### Aim of the task:
Give back every line of the data below exactly.

### Records provided:
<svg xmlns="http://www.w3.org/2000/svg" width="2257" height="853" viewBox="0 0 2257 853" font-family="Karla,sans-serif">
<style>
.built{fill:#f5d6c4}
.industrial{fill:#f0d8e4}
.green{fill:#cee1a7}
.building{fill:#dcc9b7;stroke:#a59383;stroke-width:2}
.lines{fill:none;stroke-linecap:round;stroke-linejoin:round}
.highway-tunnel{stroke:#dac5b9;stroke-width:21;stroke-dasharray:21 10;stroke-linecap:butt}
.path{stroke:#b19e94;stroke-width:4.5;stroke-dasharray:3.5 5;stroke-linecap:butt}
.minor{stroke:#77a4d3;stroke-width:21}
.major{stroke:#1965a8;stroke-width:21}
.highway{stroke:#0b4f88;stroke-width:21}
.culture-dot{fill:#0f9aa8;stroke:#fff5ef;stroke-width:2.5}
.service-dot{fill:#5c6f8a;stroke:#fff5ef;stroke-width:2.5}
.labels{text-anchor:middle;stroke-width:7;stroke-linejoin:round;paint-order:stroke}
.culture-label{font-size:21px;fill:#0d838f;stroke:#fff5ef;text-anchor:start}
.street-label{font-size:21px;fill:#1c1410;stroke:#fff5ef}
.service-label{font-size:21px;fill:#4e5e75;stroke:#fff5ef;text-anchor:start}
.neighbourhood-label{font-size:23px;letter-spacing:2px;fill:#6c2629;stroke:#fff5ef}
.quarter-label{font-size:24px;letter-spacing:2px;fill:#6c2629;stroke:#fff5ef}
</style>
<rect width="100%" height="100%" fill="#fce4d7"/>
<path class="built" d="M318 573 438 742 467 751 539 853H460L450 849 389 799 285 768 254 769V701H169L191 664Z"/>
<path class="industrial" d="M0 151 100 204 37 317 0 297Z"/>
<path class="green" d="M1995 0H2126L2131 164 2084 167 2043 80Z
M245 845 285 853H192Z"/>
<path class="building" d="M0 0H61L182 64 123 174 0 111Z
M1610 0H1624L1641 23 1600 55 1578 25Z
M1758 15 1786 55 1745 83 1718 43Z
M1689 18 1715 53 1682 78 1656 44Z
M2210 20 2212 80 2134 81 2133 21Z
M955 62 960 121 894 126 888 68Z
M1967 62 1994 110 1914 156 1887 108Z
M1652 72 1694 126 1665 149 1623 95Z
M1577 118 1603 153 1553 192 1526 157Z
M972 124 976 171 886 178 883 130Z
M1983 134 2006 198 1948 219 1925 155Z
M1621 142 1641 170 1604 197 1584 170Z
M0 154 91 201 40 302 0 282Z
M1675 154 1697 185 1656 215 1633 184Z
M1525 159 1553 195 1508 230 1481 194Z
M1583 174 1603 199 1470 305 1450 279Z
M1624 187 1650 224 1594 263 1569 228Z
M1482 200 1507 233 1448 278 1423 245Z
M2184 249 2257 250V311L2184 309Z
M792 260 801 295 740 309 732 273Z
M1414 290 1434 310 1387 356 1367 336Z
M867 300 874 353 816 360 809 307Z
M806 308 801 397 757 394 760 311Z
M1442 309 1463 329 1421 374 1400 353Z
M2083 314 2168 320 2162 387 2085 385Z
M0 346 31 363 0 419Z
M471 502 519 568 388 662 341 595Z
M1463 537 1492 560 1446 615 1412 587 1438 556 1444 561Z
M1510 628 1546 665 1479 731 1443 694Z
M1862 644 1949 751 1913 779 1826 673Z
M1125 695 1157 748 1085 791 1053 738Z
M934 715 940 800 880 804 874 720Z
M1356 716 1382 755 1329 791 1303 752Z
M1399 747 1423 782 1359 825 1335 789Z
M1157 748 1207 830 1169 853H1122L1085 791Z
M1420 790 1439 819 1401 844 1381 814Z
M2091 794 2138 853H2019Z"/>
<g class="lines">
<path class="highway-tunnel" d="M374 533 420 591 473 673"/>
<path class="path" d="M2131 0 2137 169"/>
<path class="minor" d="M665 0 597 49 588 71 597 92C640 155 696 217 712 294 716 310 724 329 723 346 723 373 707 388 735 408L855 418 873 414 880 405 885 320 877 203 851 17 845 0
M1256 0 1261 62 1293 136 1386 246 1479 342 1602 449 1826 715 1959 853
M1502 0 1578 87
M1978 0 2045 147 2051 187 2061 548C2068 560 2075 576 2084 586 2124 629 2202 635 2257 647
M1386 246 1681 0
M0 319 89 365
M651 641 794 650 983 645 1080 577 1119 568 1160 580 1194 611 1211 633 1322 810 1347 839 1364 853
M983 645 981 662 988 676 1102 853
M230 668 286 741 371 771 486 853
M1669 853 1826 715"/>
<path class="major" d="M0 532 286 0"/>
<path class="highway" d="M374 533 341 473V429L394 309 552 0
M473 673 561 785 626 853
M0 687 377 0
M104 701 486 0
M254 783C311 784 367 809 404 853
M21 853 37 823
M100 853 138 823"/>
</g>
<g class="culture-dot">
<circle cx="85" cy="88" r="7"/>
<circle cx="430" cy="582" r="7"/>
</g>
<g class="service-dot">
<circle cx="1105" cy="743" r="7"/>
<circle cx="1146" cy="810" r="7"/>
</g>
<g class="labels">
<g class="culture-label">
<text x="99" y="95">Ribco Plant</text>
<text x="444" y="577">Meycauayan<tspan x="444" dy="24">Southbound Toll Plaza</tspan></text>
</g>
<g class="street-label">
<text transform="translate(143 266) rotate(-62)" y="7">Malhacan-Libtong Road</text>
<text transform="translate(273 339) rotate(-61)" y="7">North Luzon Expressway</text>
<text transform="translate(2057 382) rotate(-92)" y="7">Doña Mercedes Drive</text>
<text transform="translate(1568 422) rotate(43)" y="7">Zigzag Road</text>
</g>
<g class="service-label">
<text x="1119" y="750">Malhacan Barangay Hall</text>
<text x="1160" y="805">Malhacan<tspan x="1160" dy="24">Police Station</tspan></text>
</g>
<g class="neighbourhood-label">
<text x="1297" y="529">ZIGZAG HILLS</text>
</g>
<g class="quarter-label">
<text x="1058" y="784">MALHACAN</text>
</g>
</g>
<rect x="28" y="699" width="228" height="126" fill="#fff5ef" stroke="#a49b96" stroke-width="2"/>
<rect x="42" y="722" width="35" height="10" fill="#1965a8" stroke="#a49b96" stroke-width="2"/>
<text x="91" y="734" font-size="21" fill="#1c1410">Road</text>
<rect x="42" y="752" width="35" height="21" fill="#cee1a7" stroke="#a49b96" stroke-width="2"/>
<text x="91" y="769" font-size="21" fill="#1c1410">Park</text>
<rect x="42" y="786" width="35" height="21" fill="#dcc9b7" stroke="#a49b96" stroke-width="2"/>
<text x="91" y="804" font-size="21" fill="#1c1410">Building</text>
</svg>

### Exercise solution:
<svg xmlns="http://www.w3.org/2000/svg" width="2257" height="853" viewBox="0 0 2257 853" font-family="Karla,sans-serif">
<style>
.built{fill:#f5d6c4}
.industrial{fill:#f0d8e4}
.green{fill:#cee1a7}
.building{fill:#dcc9b7;stroke:#a59383;stroke-width:2}
.lines{fill:none;stroke-linecap:round;stroke-linejoin:round}
.highway-tunnel{stroke:#dac5b9;stroke-width:21;stroke-dasharray:21 10;stroke-linecap:butt}
.path{stroke:#b19e94;stroke-width:4.5;stroke-dasharray:3.5 5;stroke-linecap:butt}
.minor{stroke:#77a4d3;stroke-width:21}
.major{stroke:#1965a8;stroke-width:21}
.highway{stroke:#0b4f88;stroke-width:21}
.culture-dot{fill:#0f9aa8;stroke:#fff5ef;stroke-width:2.5}
.service-dot{fill:#5c6f8a;stroke:#fff5ef;stroke-width:2.5}
.labels{text-anchor:middle;stroke-width:7;stroke-linejoin:round;paint-order:stroke}
.culture-label{font-size:21px;fill:#0d838f;stroke:#fff5ef;text-anchor:start}
.street-label{font-size:21px;fill:#1c1410;stroke:#fff5ef}
.service-label{font-size:21px;fill:#4e5e75;stroke:#fff5ef;text-anchor:start}
.neighbourhood-label{font-size:23px;letter-spacing:2px;fill:#6c2629;stroke:#fff5ef}
.quarter-label{font-size:24px;letter-spacing:2px;fill:#6c2629;stroke:#fff5ef}
</style>
<rect width="100%" height="100%" fill="#fce4d7"/>
<path class="built" d="M318 573 438 742 467 751 539 853H460L450 849 389 799 285 768 254 769V701H169L191 664Z"/>
<path class="industrial" d="M0 151 100 204 37 317 0 297Z"/>
<path class="green" d="M1995 0H2126L2131 164 2084 167 2043 80Z
M245 845 285 853H192Z"/>
<path class="building" d="M0 0H61L182 64 123 174 0 111Z
M1610 0H1624L1641 23 1600 55 1578 25Z
M1758 15 1786 55 1745 83 1718 43Z
M1689 18 1715 53 1682 78 1656 44Z
M2210 20 2212 80 2134 81 2133 21Z
M955 62 960 121 894 126 888 68Z
M1967 62 1994 110 1914 156 1887 108Z
M1652 72 1694 126 1665 149 1623 95Z
M1577 118 1603 153 1553 192 1526 157Z
M972 124 976 171 886 178 883 130Z
M1983 134 2006 198 1948 219 1925 155Z
M1621 142 1641 170 1604 197 1584 170Z
M0 154 91 201 40 302 0 282Z
M1675 154 1697 185 1656 215 1633 184Z
M1525 159 1553 195 1508 230 1481 194Z
M1583 174 1603 199 1470 305 1450 279Z
M1624 187 1650 224 1594 263 1569 228Z
M1482 200 1507 233 1448 278 1423 245Z
M2184 249 2257 250V311L2184 309Z
M792 260 801 295 740 309 732 273Z
M1414 290 1434 310 1387 356 1367 336Z
M867 300 874 353 816 360 809 307Z
M806 308 801 397 757 394 760 311Z
M1442 309 1463 329 1421 374 1400 353Z
M2083 314 2168 320 2162 387 2085 385Z
M0 346 31 363 0 419Z
M471 502 519 568 388 662 341 595Z
M1463 537 1492 560 1446 615 1412 587 1438 556 1444 561Z
M1510 628 1546 665 1479 731 1443 694Z
M1862 644 1949 751 1913 779 1826 673Z
M1125 695 1157 748 1085 791 1053 738Z
M934 715 940 800 880 804 874 720Z
M1356 716 1382 755 1329 791 1303 752Z
M1399 747 1423 782 1359 825 1335 789Z
M1157 748 1207 830 1169 853H1122L1085 791Z
M1420 790 1439 819 1401 844 1381 814Z
M2091 794 2138 853H2019Z"/>
<g class="lines">
<path class="highway-tunnel" d="M374 533 420 591 473 673"/>
<path class="path" d="M2131 0 2137 169"/>
<path class="minor" d="M665 0 597 49 588 71 597 92C640 155 696 217 712 294 716 310 724 329 723 346 723 373 707 388 735 408L855 418 873 414 880 405 885 320 877 203 851 17 845 0
M1256 0 1261 62 1293 136 1386 246 1479 342 1602 449 1826 715 1959 853
M1502 0 1578 87
M1978 0 2045 147 2051 187 2061 548C2068 560 2075 576 2084 586 2124 629 2202 635 2257 647
M1386 246 1681 0
M0 319 89 365
M651 641 794 650 983 645 1080 577 1119 568 1160 580 1194 611 1211 633 1322 810 1347 839 1364 853
M983 645 981 662 988 676 1102 853
M230 668 286 741 371 771 486 853
M1669 853 1826 715"/>
<path class="major" d="M0 532 286 0"/>
<path class="highway" d="M374 533 341 473V429L394 309 552 0
M473 673 561 785 626 853
M0 687 377 0
M104 701 486 0
M254 783C311 784 367 809 404 853
M21 853 37 823
M100 853 138 823"/>
</g>
<g class="culture-dot">
<circle cx="85" cy="88" r="7"/>
<circle cx="430" cy="582" r="7"/>
</g>
<g class="service-dot">
<circle cx="1105" cy="743" r="7"/>
<circle cx="1146" cy="810" r="7"/>
</g>
<g class="labels">
<g class="culture-label">
<text x="99" y="95">Ribco Plant</text>
<text x="444" y="577">Meycauayan<tspan x="444" dy="24">Southbound Toll Plaza</tspan></text>
</g>
<g class="street-label">
<text transform="translate(143 266) rotate(-62)" y="7">Malhacan-Libtong Road</text>
<text transform="translate(273 339) rotate(-61)" y="7">North Luzon Expressway</text>
<text transform="translate(2057 382) rotate(-92)" y="7">Doña Mercedes Drive</text>
<text transform="translate(1568 422) rotate(43)" y="7">Zigzag Road</text>
</g>
<g class="service-label">
<text x="1119" y="750">Malhacan Barangay Hall</text>
<text x="1160" y="805">Malhacan<tspan x="1160" dy="24">Police Station</tspan></text>
</g>
<g class="neighbourhood-label">
<text x="1297" y="529">ZIGZAG HILLS</text>
</g>
<g class="quarter-label">
<text x="1058" y="784">MALHACAN</text>
</g>
</g>
<rect x="28" y="699" width="228" height="126" fill="#fff5ef" stroke="#a49b96" stroke-width="2"/>
<rect x="42" y="722" width="35" height="10" fill="#1965a8" stroke="#a49b96" stroke-width="2"/>
<text x="91" y="734" font-size="21" fill="#1c1410">Road</text>
<rect x="42" y="752" width="35" height="21" fill="#cee1a7" stroke="#a49b96" stroke-width="2"/>
<text x="91" y="769" font-size="21" fill="#1c1410">Park</text>
<rect x="42" y="786" width="35" height="21" fill="#dcc9b7" stroke="#a49b96" stroke-width="2"/>
<text x="91" y="804" font-size="21" fill="#1c1410">Building</text>
</svg>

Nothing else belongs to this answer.